Pekanbaru, 19/11 (ANTARA) - Perambah telah mencaplok dan mengkonversi hutan hingga sekitar 28.000 hektare di Taman Nasional (TN) Tesso Nilo di Provinsi Riau, sehingga mengancam kelestarian kawasan konservasi tersebut.
"Luas areal yang dirambah mencapai 28 ribu hektare," kata Kepala Balai TN Tesso Nilo Hayani Suprahman ketika dihubungi ANTARA dari Pekanbaru, Jumat.
Taman Nasional Tesso Nilo merupakan kawasan konservasi dataran rendah yang menjadi habitat asli bagi sekitar 100 ekor gajah Sumatra (elephant maximus sumatranus).
Kementerian Kehutanan menetapkan Tesso Nilo sebagai taman nasional pada 19 Juli 2004. Kawasan ini semula memiliki luas 38.576 hektare dan pada 2009 diperluas menjadi 83.000 hektare. Namun, dari luasan itu, sekitar 30 persen atau mencapai 28.000 hektare telah rusak akibat dirambah.
Menurut Hayani, perambahan hingga kini masih menjadi ancaman serius bagi kawasan konservasi itu. Ancaman tersebut dikhawatirkan bakal merusak alam Tesso Nilo yang memiliki koleksi 360 jenis flora yang tergolong dalam 165 marga dan 57 suku.

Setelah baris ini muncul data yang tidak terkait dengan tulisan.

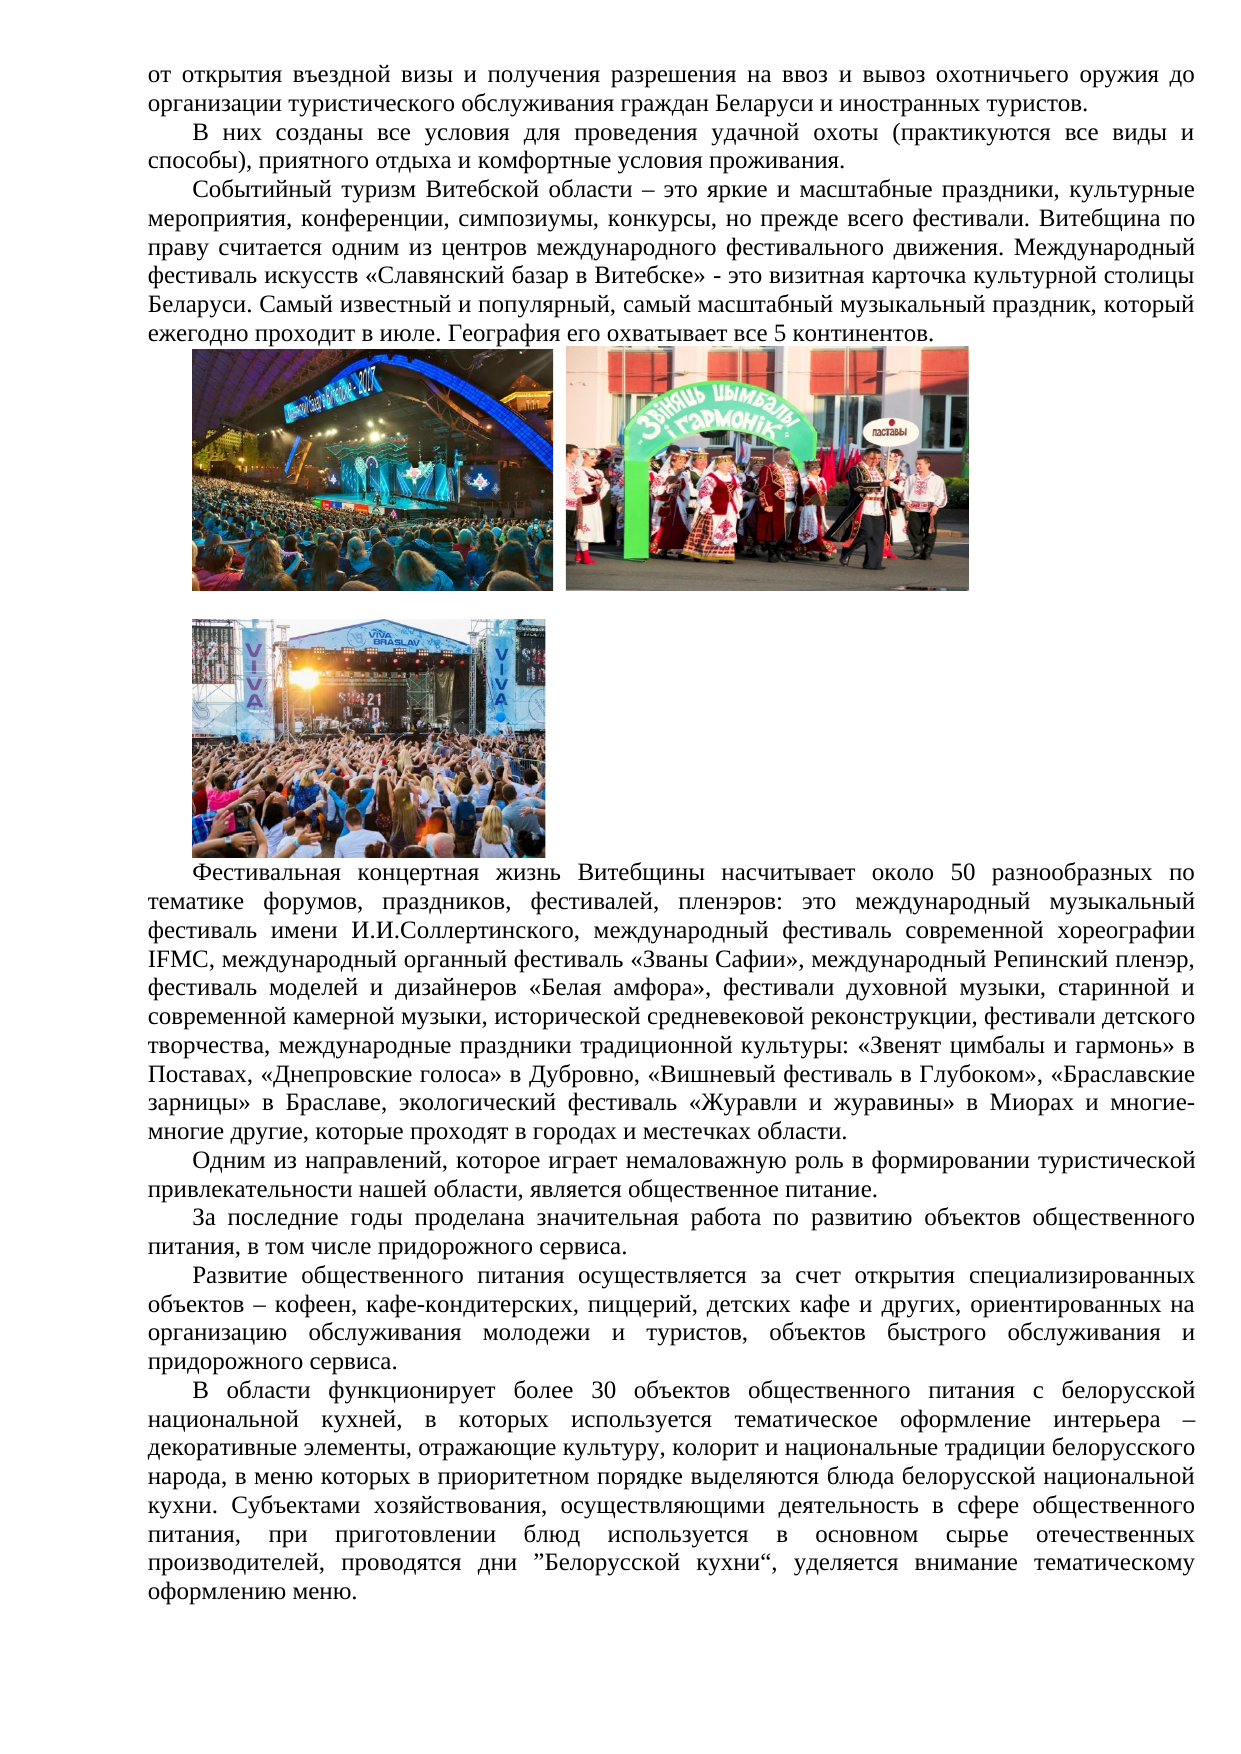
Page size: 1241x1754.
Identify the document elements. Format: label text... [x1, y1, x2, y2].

picture [565, 346, 969, 591]
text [148, 59, 1196, 117]
picture [192, 349, 554, 591]
text Развитие общественного питания осуществляется за счет открытия специализированных объектов – кофеен, кафе-кондитерских, пиццерий, детских кафе и других, ориентированных на организацию обслуживания молодежи и туристов, объектов быстрого обслуживания и придорожного сервиса. [148, 1260, 1196, 1375]
picture [432, 582, 441, 591]
text За последние годы проделана значительная работа по развитию объектов общественного питания, в том числе придорожного сервиса. [148, 1202, 1196, 1260]
text В области функционирует более 30 объектов общественного питания с белорусской национальной кухней, в которых используется тематическое оформление интерьера – декоративные элементы, отражающие культуру, колорит и национальные традиции белорусского народа, в меню которых в приоритетном порядке выделяются блюда белорусской национальной кухни. Субъектами хозяйствования, осуществляющими деятельность в сфере общественного питания, при приготовлении блюд используется в основном сырье отечественных производителей, проводятся дни ”Белорусской кухни“, уделяется внимание тематическому оформлению меню. [148, 1375, 1196, 1605]
text В них созданы все условия для проведения удачной охоты (практикуются все виды и способы), приятного отдыха и комфортные условия проживания. [148, 117, 1196, 174]
picture [192, 619, 546, 858]
text Фестивальная концертная жизнь Витебщины насчитывает около 50 разнообразных по тематике форумов, праздников, фестивалей, пленэров: это международный музыкальный фестиваль имени И.И.Соллертинского, международный фестиваль современной хореографии IFMC, международный органный фестиваль «Званы Сафии», международный Репинский пленэр, фестиваль моделей и дизайнеров «Белая амфора», фестивали духовной музыки, старинной и современной камерной музыки, исторической средневековой реконструкции, фестивали детского творчества, международные праздники традиционной культуры: «Звенят цимбалы и гармонь» в Поставах, «Днепровские голоса» в Дубровно, «Вишневый фестиваль в Глубоком», «Браславские зарницы» в Браславе, экологический фестиваль «Журавли и журавины» в Миорах и многие-многие другие, которые проходят в городах и местечках области. [148, 857, 1196, 1145]
text Одним из направлений, которое играет немаловажную роль в формировании туристической привлекательности нашей области, является общественное питание. [148, 1145, 1196, 1202]
text Событийный туризм Витебской области – это яркие и масштабные праздники, культурные мероприятия, конференции, симпозиумы, конкурсы, но прежде всего фестивали. Витебщина по праву считается одним из центров международного фестивального движения. Международный фестиваль искусств «Славянский базар в Витебске» - это визитная карточка культурной столицы Беларуси. Самый известный и популярный, самый масштабный музыкальный праздник, который ежегодно проходит в июле. География его охватывает все 5 континентов. [148, 174, 1196, 347]
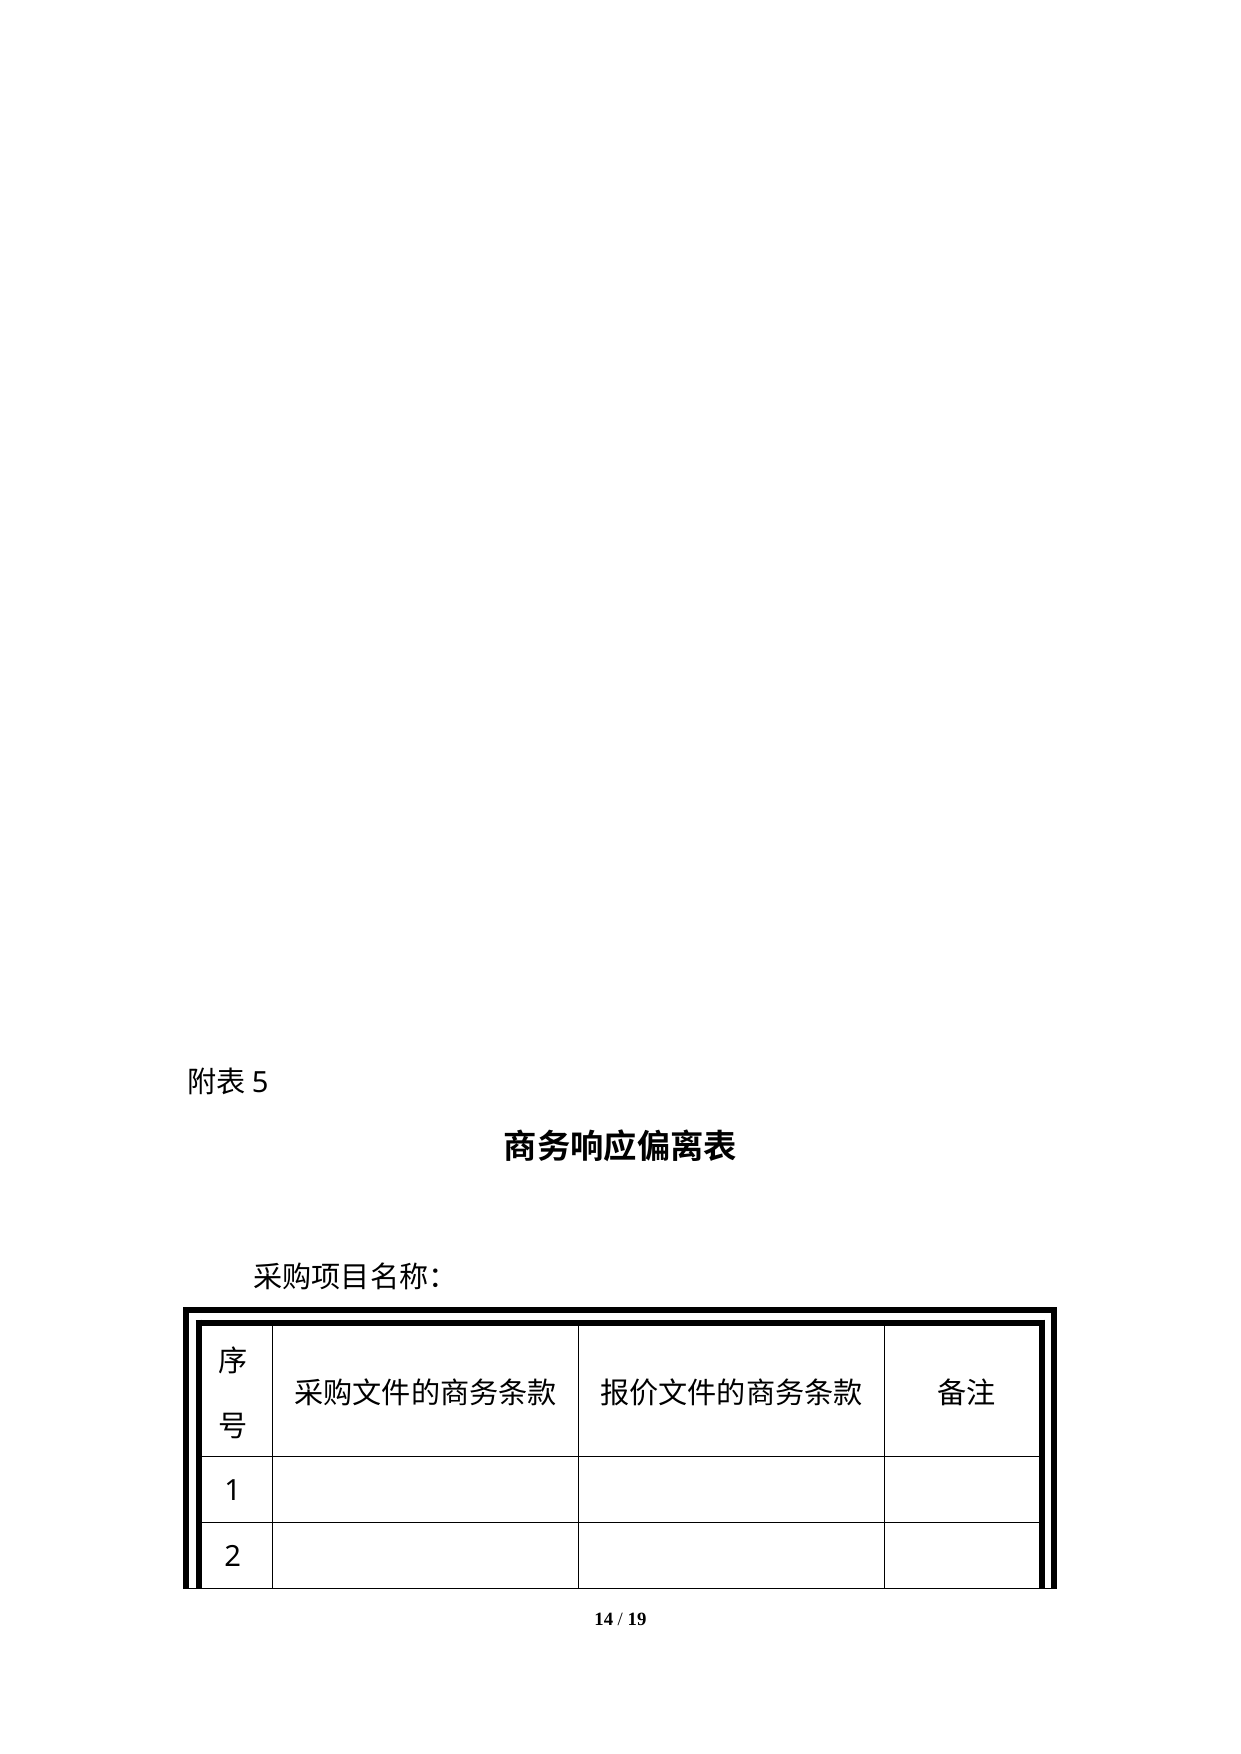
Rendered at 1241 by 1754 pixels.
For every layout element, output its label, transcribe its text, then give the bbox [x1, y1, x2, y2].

subtitle 附表5 [187, 1047, 1053, 1112]
table_header 采购文件的商务条款 [272, 1313, 578, 1320]
table_cell [885, 1457, 1039, 1522]
table_header 序号 [193, 1313, 272, 1456]
table_cell [273, 1457, 578, 1522]
table_header 备注 [884, 1313, 1048, 1456]
table_cell [885, 1523, 1039, 1588]
table_header 报价文件的商务条款 [578, 1313, 884, 1320]
table_cell [579, 1523, 884, 1588]
text 商务响应偏离表 [187, 1112, 1053, 1177]
table_cell 2 [202, 1523, 272, 1588]
table_cell [273, 1523, 578, 1588]
table_cell [579, 1457, 884, 1522]
table_header 采购文件的商务条款 [273, 1326, 578, 1456]
table_header 报价文件的商务条款 [579, 1326, 884, 1456]
text 采购项目名称： [187, 1242, 1053, 1307]
table_cell 1 [202, 1457, 272, 1522]
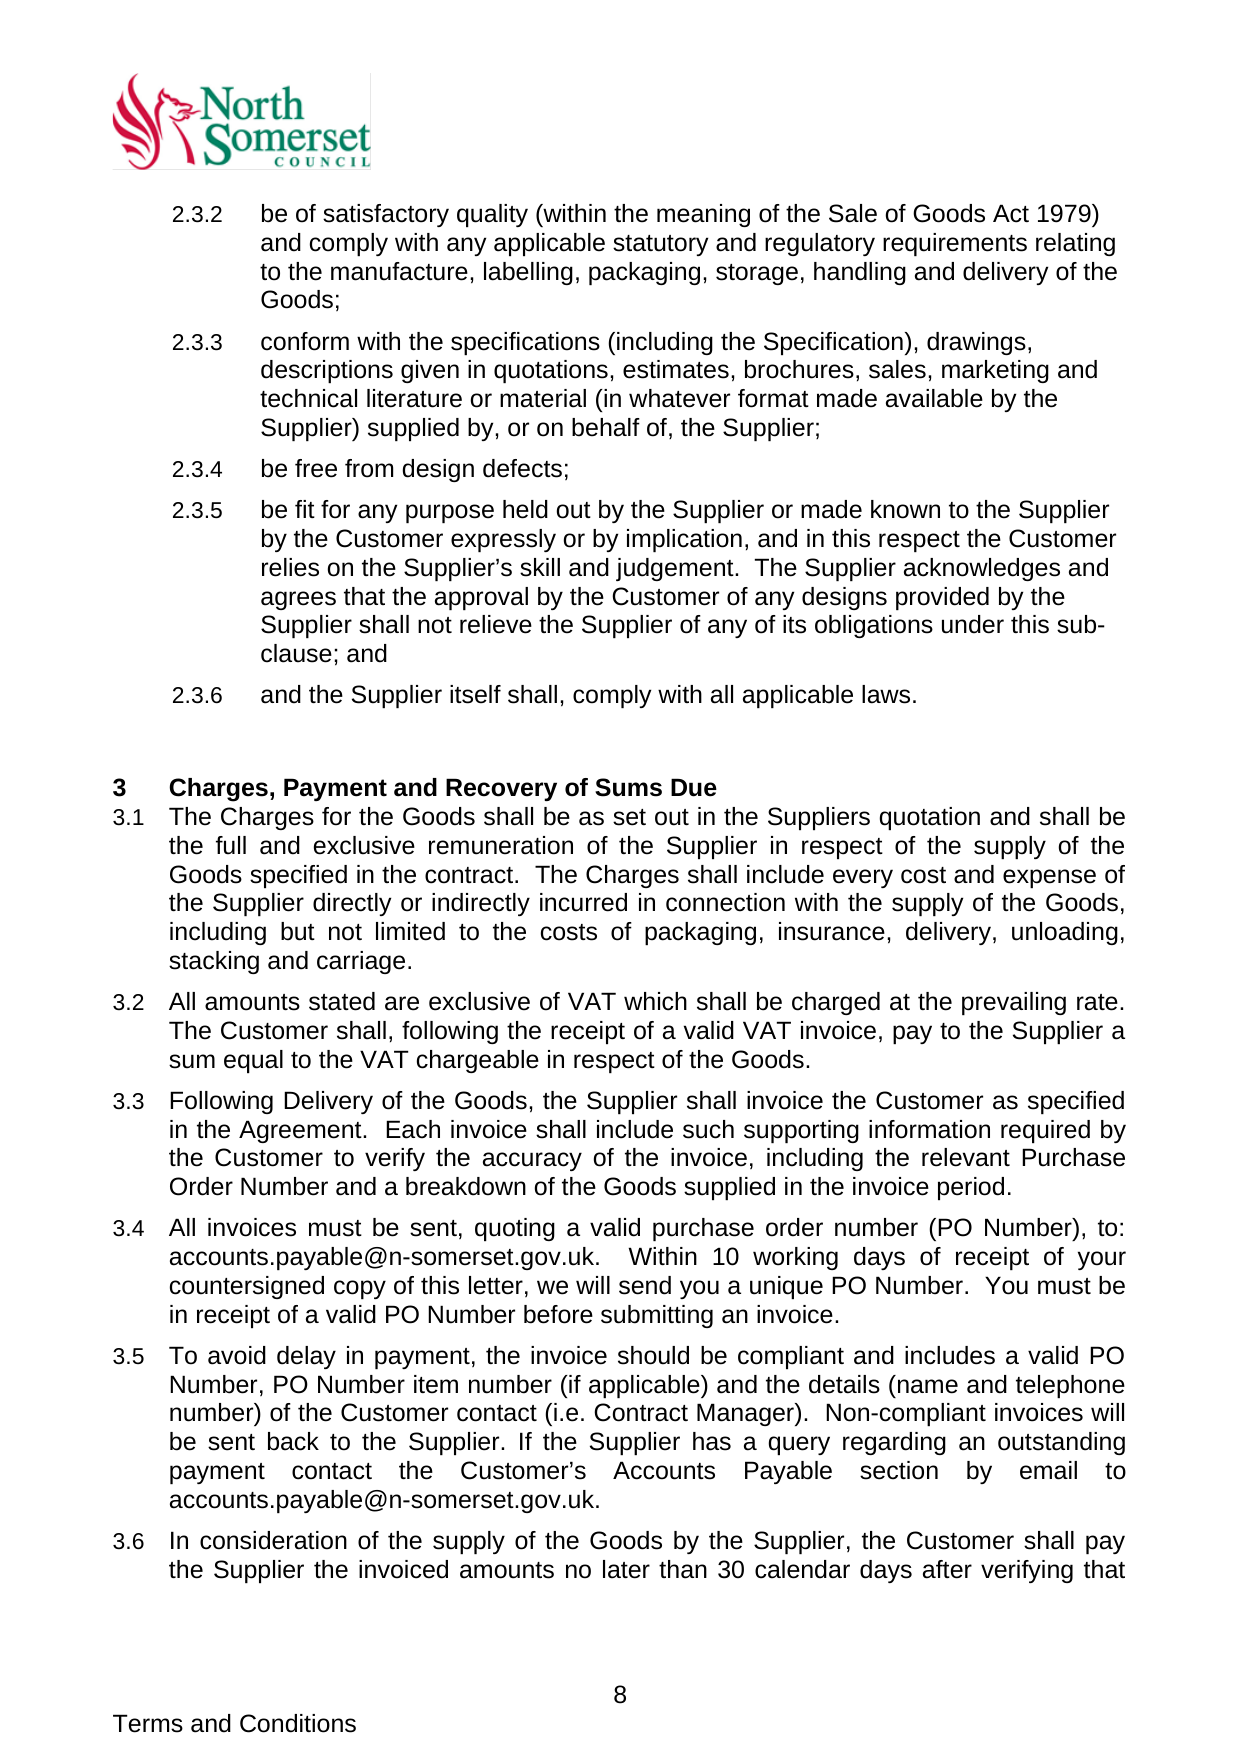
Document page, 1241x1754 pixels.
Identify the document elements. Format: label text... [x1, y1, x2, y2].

subtitle All invoices must be sent, quoting a valid purchase order number (PO Number), to: accounts.payable@n-somerset.gov.uk. Within 10 working days of receipt of your countersigned copy of this letter, we will send you a unique PO Number. You must be in receipt of a valid PO Number before submitting an invoice. [112, 1224, 1128, 1339]
subtitle Following Delivery of the Goods, the Supplier shall invoice the Customer as specified in the Agreement. Each invoice shall include such supporting information required by the Customer to verify the accuracy of the invoice, including the relevant Purchase Order Number and a breakdown of the Goods supplied in the invoice period. [112, 1096, 1128, 1211]
text conform with the specifications (including the Specification), drawings, descriptions given in quotations, estimates, brochures, sales, marketing and technical literature or material (in whatever format made available by the Supplier) supplied by, or on behalf of, the Supplier; [172, 327, 1128, 442]
subtitle In consideration of the supply of the Goods by the Supplier, the Customer shall pay the Supplier the invoiced amounts no later than 30 calendar days after verifying that the invoice is valid and undisputed and includes a valid Purchase Order Number. [112, 1536, 1128, 1594]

Selain itu ,terdapat juga 107 jenis burung, 23 jenis mamalia, tiga jenis primata, 50 jenis ikan, 15 jenis reptilia dan 18 jenis amfibia.
Ia mengatakan hingga kini sedikitnya 1.500 kepala kelurga (KK) masih menduduki kawasan Tesso Nilo, terutama yang masuk di Kabupaten Pelalawan. Mereka umumnya membuka perkebunan kelapa sawit hingga perkampungan.
Balai kesulitan
Pihak Balai TN Tesso Nilo masih kesulitan mengusir para perambah tersebut, meski pendekatan persuasif terus dilakukan.
"Kebanyakan perambah adalah orang bayaran yang diupah oleh pemodal besar," katanya.
Menurut dia, wilayah yang paling banyak dirambah yakni di daerah Toro, Pontian Mekar dan Lubuk Batu Jaya, Bagan Limau di Kecamatan Ukui.
Sementara itu, warga Desa Bagan Limau, Kecamatan Ukui, Kabupaten Pelalawan termasuk yang paling ngotot agar kawasan mereka dikeluarkan dari TN Tesso Nilo. Warga beralasan pada Peraturan Daerah (Perda) pembentukan desa tersebut dari Pemerintah Kabupaten Pelalawan pada 2007, yang tumpang tindih dengan Surat Keputusan (SK) Menteri Kehutanan No. 255 tahun 2004 tentang penetapan Taman Nasional Tesso Nilo.
Akibatnya, sekitar 99,5 persen dari wilayah administrasi desa perluasan yang mencapai 12.000 hektare ternyata berada di dalam Tesso Nilo.
"Saya juga merasa aneh, luas desa kok sampai 12 ribu ha," ujar Hayani.
Ia mengatakan pihak Balai TN Tesso Nilo sudah berkomitmen tak akan mengakomodasi atau menyetujui permintaan para perambah untuk menguasai kawasan konservasi itu.
"Yang jelas, kami tidak akan mengakomodasi permintaan tersebut karena akan menjadi preseden buruk. Bila dikabulkan nanti yang lainnya akan meminta hal sama," tegas Hayani.